Formats: E-Book, Paperback, Hardback

Ages: 18+

Boarding school can be hell - but sometimes it's MURDER

So far from her home in India, Maliha Anderson did not enjoy life in her British boarding school, but discovering the school bully murdered certainly made it more interesting.

And when the police chose the wrong person as the most likely suspect, Maliha decides to investigate and reveal the true culprit.

But, as the bodies mount up, the murder becomes a plot, and the plot becomes a conspiracy aimed at the heart of the British Empire.

When Maliha herself comes under suspicion, she realises her only chance lies in a dangerous gambit that risks the lives of herself and the people she's come to know.
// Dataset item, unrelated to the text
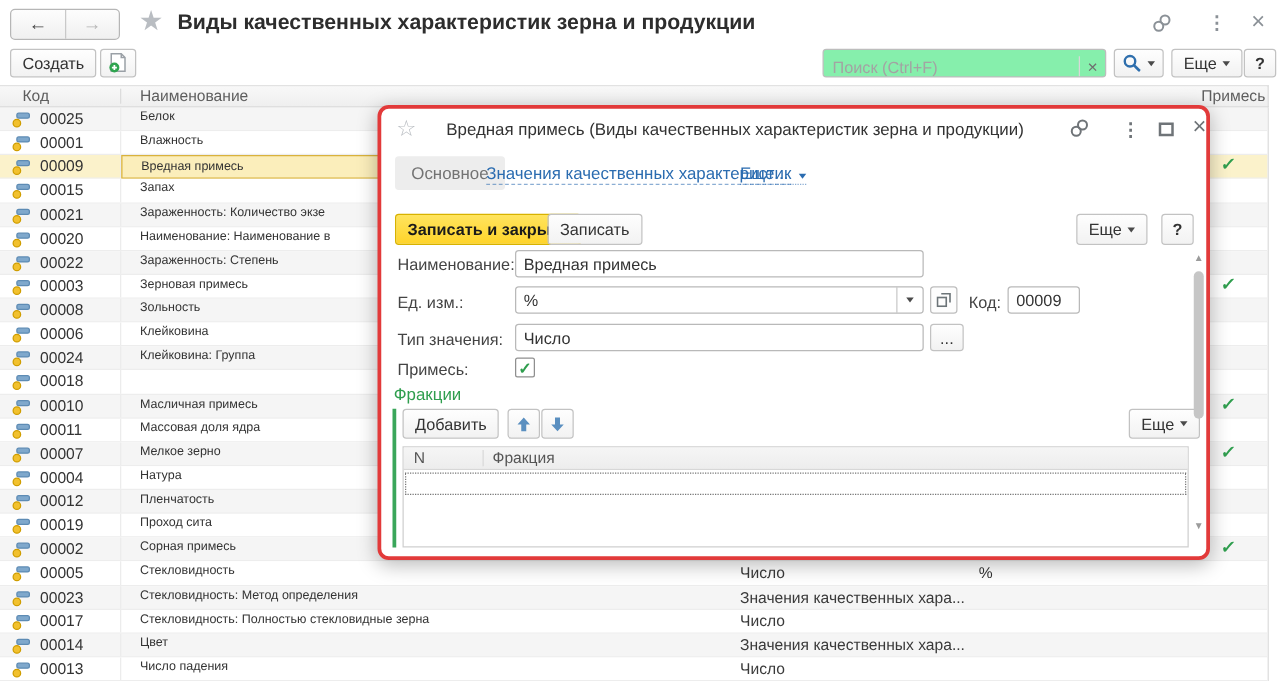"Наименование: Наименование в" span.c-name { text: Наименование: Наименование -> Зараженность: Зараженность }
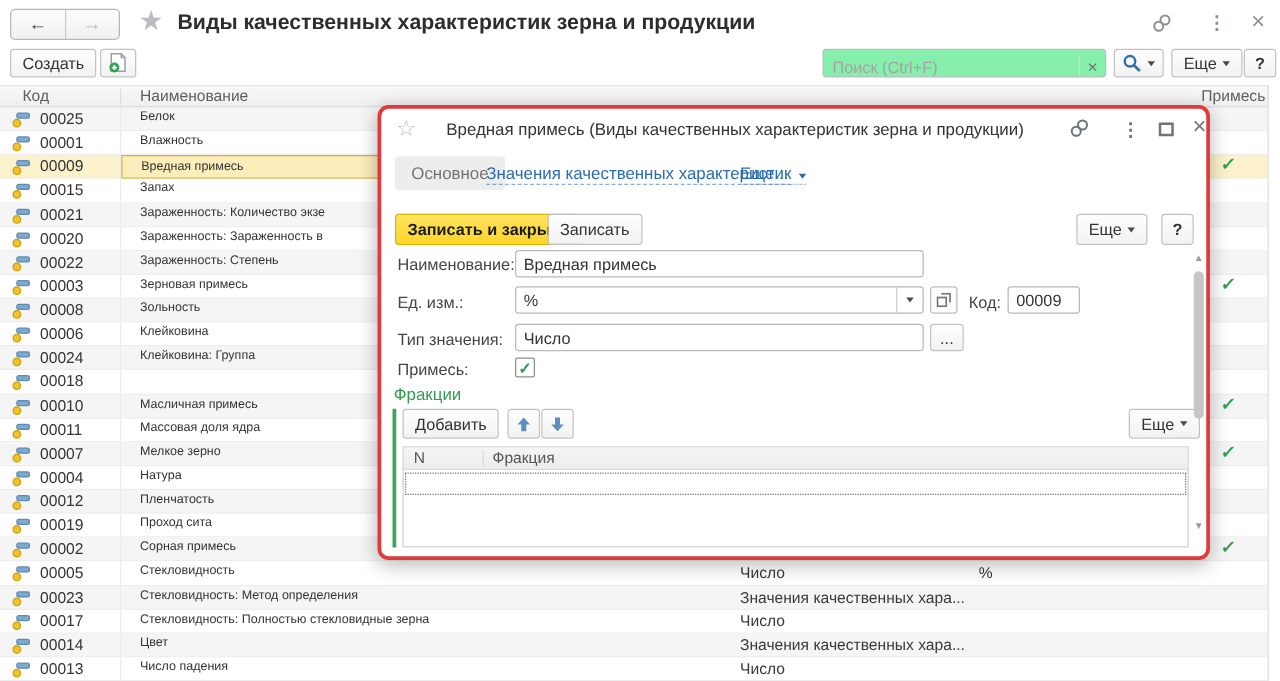"Клейковина: Качество по прибо" span.c-name { html: none -> <span>Клейковина: Качество по прибо</span> }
This is Maliha Anderson's first case but can be read at any point in the series (except perhaps between books 5 and 6).

Reviews

Thoroughly enjoyed this intriguing mystery set at a boarding school for girls in an alternate reality steampunk Edwardian England. Our amateur detective, Maliha Anderson, is an outsider because of her Indian heritage, but it is her fierce intellect and self-reliance that serve her well as she attempts to unravel a conspiracy centering on an upcoming royal visit to her school. Maliha is a compelling character, wildly intelligent, emotionally self-contained, pragmatic about her place in society.

Reader review

I confess that I find Maliha Anderson one of the most interesting or perhaps better 'compelling' characters I have read and this story provides an introduction to the young detective by telling the story of her first 'case' which is hinted at in what was the first in the series. What makes her unique is her level of self control. She has the deductive skills of Sherlock Holmes combined with the almost sinister portrayal of Miss Marple as played by Joan Hicks. There is something of the predator in Maliha, even when shot at she runs towards the shooter because in that moment identifying them is more important in than getting shot. Half Indian and half Scots she is the perfect 'outsider' constantly observing and deducing, a genius so far beyond her peers and teachers and despised and bullied because of prejudice against intelligent women and bigotry faced by those of mixed heritage in a British Empire that stretches across the world and out into the solar system.